Legally everyone is entitled to leave their estate to anyone they want. This means that they can exclude (or “omit”) anyone they want from receiving any distributions under a Will or a Trust. Often there is already an expectation that such individuals will feel wronged and will contest the will or trust. How to prepare for such contest ahead of time?
First – the provisions in the Will or Trust pertaining to omitted individuals should be very clear and should provide some reasonable explanation for the act of omitting these individuals. For example, sometimes heirs are named as Beneficiaries under a large life insurance policy, and are “taken care of” in this fashion, instead of via a Will/Trust.

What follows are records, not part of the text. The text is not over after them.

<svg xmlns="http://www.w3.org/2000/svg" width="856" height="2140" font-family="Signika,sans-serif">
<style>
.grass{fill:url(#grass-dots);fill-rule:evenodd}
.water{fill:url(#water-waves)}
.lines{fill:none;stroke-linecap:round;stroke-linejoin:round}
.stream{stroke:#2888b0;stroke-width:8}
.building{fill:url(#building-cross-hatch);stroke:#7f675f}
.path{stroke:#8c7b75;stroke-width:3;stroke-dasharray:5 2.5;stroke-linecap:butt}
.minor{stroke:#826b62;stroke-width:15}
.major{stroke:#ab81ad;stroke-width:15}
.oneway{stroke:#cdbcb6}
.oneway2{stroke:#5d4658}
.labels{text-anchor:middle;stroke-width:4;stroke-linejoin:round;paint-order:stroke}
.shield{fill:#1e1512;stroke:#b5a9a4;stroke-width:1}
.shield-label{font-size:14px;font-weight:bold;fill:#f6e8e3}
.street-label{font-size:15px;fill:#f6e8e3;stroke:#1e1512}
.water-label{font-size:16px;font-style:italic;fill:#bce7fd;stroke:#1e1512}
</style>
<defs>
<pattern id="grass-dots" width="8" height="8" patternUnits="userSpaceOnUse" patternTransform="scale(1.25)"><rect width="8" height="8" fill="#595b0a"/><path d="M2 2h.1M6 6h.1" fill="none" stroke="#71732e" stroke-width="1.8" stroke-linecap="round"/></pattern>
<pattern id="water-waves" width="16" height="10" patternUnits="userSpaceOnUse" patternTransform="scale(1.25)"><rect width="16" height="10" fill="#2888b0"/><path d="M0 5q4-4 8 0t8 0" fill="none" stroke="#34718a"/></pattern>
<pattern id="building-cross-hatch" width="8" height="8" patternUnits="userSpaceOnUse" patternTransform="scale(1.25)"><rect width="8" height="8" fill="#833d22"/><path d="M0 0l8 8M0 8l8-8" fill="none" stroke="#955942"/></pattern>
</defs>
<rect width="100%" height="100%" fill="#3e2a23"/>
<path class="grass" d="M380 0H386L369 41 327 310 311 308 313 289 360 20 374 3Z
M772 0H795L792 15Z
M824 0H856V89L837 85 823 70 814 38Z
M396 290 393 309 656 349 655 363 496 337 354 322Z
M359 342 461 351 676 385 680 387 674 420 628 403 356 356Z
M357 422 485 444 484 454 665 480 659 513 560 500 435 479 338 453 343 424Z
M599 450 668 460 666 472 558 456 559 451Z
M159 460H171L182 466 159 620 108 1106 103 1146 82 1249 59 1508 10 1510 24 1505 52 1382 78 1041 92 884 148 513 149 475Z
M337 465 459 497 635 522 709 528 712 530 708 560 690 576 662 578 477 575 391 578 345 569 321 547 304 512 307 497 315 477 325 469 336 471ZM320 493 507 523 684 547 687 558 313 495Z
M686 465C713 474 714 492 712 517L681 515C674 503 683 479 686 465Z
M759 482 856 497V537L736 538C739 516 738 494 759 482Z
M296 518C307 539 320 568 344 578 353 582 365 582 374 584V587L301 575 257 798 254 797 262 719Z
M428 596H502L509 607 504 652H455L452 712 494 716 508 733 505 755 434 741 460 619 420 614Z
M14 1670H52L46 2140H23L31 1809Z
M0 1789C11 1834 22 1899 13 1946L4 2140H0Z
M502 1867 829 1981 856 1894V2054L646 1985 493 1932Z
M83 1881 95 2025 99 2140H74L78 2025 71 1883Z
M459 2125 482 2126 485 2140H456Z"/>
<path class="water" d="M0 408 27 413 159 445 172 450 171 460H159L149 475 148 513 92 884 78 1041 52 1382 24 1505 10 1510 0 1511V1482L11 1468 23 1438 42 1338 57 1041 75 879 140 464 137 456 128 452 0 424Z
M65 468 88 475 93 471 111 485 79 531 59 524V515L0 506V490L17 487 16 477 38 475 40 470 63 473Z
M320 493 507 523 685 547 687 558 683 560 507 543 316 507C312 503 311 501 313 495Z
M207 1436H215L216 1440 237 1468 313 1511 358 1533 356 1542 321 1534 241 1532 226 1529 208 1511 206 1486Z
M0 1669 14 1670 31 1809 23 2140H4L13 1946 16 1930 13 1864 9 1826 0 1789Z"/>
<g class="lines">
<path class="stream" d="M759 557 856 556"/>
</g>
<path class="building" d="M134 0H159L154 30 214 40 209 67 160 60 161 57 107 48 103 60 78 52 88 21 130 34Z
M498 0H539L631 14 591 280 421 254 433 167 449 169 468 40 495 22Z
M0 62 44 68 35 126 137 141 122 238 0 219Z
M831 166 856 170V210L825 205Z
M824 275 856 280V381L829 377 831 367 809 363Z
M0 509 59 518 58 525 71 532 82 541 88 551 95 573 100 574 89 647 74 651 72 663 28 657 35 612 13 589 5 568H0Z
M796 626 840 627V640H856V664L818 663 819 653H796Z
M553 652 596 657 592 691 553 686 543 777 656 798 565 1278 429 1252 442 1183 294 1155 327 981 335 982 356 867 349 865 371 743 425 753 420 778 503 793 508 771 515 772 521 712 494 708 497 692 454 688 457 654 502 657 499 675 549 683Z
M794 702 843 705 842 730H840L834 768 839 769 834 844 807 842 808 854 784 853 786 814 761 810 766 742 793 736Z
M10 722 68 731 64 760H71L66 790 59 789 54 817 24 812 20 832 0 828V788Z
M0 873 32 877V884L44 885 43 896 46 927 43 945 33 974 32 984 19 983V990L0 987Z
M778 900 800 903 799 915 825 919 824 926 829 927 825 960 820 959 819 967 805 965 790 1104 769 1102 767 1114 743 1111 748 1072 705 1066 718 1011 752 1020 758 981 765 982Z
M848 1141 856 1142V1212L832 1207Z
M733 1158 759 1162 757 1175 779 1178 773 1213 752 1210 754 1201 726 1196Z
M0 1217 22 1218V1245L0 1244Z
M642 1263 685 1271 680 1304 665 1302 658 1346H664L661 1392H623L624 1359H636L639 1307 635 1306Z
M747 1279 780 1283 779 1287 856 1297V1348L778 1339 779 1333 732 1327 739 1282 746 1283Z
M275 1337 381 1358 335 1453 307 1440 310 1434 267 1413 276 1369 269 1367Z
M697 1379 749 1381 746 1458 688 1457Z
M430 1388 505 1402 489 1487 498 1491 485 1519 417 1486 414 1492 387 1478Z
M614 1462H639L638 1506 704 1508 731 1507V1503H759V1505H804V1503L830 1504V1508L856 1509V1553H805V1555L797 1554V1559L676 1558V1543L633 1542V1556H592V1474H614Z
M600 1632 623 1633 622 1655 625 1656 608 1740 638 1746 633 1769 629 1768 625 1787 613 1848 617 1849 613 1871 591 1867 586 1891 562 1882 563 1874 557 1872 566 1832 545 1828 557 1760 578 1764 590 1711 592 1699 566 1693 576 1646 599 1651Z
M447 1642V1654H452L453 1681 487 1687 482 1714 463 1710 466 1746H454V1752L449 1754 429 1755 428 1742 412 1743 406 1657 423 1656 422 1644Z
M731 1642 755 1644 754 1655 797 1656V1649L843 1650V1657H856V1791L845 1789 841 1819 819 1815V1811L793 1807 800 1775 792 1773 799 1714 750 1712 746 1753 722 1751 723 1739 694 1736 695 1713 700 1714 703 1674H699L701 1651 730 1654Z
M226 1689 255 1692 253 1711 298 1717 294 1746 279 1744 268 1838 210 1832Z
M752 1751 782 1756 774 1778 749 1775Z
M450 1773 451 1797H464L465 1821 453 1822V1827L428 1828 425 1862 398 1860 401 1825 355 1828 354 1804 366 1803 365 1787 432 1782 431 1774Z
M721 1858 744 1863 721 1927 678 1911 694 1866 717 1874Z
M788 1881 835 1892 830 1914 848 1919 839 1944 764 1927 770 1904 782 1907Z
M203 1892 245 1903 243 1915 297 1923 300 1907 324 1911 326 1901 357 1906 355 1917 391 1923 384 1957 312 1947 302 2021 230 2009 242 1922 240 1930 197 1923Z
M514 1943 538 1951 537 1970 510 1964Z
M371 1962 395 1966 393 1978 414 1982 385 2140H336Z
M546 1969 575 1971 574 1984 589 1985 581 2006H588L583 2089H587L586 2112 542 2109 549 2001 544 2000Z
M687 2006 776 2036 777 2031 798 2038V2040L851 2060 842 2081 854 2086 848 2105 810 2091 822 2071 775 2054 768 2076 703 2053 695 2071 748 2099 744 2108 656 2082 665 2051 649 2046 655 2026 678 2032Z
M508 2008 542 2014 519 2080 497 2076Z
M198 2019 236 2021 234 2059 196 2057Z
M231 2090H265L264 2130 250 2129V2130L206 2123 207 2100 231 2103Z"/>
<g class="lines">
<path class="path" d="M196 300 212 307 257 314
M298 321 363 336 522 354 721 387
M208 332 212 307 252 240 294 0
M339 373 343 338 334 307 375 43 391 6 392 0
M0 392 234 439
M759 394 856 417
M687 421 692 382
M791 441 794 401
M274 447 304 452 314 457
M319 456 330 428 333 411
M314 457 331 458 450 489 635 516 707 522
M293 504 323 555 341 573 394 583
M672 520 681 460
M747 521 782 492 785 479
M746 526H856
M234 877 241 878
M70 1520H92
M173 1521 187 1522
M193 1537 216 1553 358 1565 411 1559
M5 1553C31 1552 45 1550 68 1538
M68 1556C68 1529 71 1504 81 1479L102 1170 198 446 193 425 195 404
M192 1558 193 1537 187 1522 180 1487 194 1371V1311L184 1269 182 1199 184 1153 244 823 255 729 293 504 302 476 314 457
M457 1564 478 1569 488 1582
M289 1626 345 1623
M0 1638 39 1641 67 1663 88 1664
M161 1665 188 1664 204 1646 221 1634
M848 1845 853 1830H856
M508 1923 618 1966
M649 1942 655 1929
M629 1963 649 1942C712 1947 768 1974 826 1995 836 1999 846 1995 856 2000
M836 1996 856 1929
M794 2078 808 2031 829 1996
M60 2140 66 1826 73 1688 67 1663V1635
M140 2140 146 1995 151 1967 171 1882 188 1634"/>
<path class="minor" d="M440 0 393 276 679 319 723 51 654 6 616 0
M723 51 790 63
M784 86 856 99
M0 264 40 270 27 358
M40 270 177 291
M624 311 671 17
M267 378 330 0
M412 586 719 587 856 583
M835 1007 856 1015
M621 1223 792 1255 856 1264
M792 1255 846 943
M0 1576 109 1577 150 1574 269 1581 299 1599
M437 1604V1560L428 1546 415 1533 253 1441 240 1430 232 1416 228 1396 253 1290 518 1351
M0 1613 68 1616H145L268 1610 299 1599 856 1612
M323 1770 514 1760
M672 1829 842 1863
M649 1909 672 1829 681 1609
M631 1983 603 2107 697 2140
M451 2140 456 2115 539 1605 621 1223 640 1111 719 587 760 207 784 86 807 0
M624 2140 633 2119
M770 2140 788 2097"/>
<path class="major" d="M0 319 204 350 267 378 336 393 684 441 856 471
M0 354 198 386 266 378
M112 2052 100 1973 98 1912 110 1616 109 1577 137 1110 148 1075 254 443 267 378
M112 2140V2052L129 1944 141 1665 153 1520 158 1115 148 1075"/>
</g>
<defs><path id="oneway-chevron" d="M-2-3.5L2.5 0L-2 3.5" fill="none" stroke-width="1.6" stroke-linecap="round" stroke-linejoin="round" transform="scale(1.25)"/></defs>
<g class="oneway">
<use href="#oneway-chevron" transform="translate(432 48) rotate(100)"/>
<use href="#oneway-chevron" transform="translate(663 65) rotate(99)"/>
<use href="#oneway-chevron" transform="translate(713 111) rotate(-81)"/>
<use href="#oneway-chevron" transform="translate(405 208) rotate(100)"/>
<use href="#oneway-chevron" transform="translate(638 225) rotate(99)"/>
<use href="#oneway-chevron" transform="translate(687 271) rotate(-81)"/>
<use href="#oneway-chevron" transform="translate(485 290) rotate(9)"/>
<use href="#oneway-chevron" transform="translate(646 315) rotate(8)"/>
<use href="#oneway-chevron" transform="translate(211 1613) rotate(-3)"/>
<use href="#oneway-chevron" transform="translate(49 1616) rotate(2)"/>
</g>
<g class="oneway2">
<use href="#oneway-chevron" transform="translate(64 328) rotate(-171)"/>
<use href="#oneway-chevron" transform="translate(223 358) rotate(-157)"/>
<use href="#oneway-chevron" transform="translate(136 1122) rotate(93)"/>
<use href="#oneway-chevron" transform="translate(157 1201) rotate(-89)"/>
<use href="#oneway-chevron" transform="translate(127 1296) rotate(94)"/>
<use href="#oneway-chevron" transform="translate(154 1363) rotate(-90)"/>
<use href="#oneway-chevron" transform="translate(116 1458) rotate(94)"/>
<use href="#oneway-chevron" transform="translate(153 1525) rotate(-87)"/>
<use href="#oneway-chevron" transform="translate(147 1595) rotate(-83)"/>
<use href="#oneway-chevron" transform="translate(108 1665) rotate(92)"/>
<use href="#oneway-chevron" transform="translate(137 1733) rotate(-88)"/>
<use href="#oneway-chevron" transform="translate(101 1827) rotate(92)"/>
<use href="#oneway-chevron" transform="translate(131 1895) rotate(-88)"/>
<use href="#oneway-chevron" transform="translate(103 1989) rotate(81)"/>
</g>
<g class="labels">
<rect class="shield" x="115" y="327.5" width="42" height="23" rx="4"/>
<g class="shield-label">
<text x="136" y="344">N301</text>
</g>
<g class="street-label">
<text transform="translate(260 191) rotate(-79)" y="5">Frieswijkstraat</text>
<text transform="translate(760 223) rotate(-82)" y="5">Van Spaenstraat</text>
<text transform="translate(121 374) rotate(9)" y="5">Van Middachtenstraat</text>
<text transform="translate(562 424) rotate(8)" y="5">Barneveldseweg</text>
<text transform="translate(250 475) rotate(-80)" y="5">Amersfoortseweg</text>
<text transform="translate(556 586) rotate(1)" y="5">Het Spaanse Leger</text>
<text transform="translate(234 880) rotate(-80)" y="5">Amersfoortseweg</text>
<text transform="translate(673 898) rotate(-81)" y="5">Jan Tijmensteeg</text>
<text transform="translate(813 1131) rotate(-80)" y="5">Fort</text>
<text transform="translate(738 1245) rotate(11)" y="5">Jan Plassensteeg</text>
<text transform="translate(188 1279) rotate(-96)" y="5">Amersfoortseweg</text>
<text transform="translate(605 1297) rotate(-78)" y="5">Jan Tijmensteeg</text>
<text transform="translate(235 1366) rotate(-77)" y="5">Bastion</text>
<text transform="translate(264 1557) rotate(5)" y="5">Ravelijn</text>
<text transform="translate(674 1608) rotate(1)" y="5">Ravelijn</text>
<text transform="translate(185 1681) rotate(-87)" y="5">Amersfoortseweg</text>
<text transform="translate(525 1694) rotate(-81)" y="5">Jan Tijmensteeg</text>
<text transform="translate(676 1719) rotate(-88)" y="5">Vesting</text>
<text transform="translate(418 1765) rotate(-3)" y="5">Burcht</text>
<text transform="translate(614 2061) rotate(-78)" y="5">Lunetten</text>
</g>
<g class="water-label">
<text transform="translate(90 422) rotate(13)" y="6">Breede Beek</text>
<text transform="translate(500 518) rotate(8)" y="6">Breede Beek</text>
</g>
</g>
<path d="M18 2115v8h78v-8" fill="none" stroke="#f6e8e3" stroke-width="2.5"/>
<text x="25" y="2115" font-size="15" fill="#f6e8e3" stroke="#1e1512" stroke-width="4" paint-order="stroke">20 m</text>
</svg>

If this is the case, the Will/Trust should make a mention of this to clarify the intent of the Testator (Will-maker) / Settlor (Trust-maker), and explain the underlying intent to omit such individuals. Any time the Will/Trust contains ambiguous provisions that can lend to multiple interpretation, litigation is no doubt going to arise to have a court confirm the true intent of the Testator/Settlor. Being very clear about the intent to deliberately omit someone from distribution is the first step towards preventing such litigant from contesting these wishes, and imposing high litigation costs on the Trust/Estate.
Sometimes, even the most clearly worded Wills/Trusts are contested on the grounds of lack of capacity of the Testator/Settlor. The omitted individual would question whether the Testator/Settlor was fully aware of the consequences of his/her actions, and due to advanced age did not have full testamentary capacity to appreciate the provisions of the documents, and as a result - inadvertently exclude people who were (allegedly) near and dear to him/her. To document the clear testamentary capacity of the Testator/Trust-maker, he or she would be wise to meet with a geriatric physician and obtain a Physician's Letter confirming his or her ability to fully understand the consequences of his/her testamentary wishes. Such Letter of Capacity can be an invaluable tool in defending the true wishes as expressed in a Will/Trust when such wishes are contested by the omitted party.
Another way to attack the validity of a Will or a Trust is to claim that the omission was a product of undue influence, and that, but for such undue influence, the omitted party would have never been taken out as a Will/Trust beneficiary. A way to counteract such argument is to have a second meeting with an attorney – different from the attorney who prepared the Will/Trust. During this “second opinion” meeting, the Will/Trust creator will have the Will/Trust reviewed and discussed with the second attorney, who in turn will confirm the Will/Trust creator's true intent in disinheriting (excluding) individuals from distribution. Once such intent is confirmed, the Attorney will issue a Certificate of Independent Review confirming that the Will/Trust-maker's intent is genuine, independent, unbiased, and not a product of undue influence or duress.
In addition, writing an authentic hand-written letter which outlines the personal reasons why someone is disinherited, is another tool which demonstrates one's true intent to exclude individuals from receiving assets under their Will or Trust.
Finally, creating a video recording of the Will/Trust-maker's personal address and reasoning behind excluding people as beneficiaries, is another way to authenticate such omissions.
Employing one or all of the above tools to document the true intent behind omitting individuals from distribution may come at an additional cost, but surely such cost is a drop in the bucket compared to the cost of litigating a Will or a Trust when an omitted individual feels wrongfully excluded. Such techniques are worth employing when preparing the family for litigation which is expected to erupt on someone's death, on account of omitting individuals from distribution under a Will or a Trust.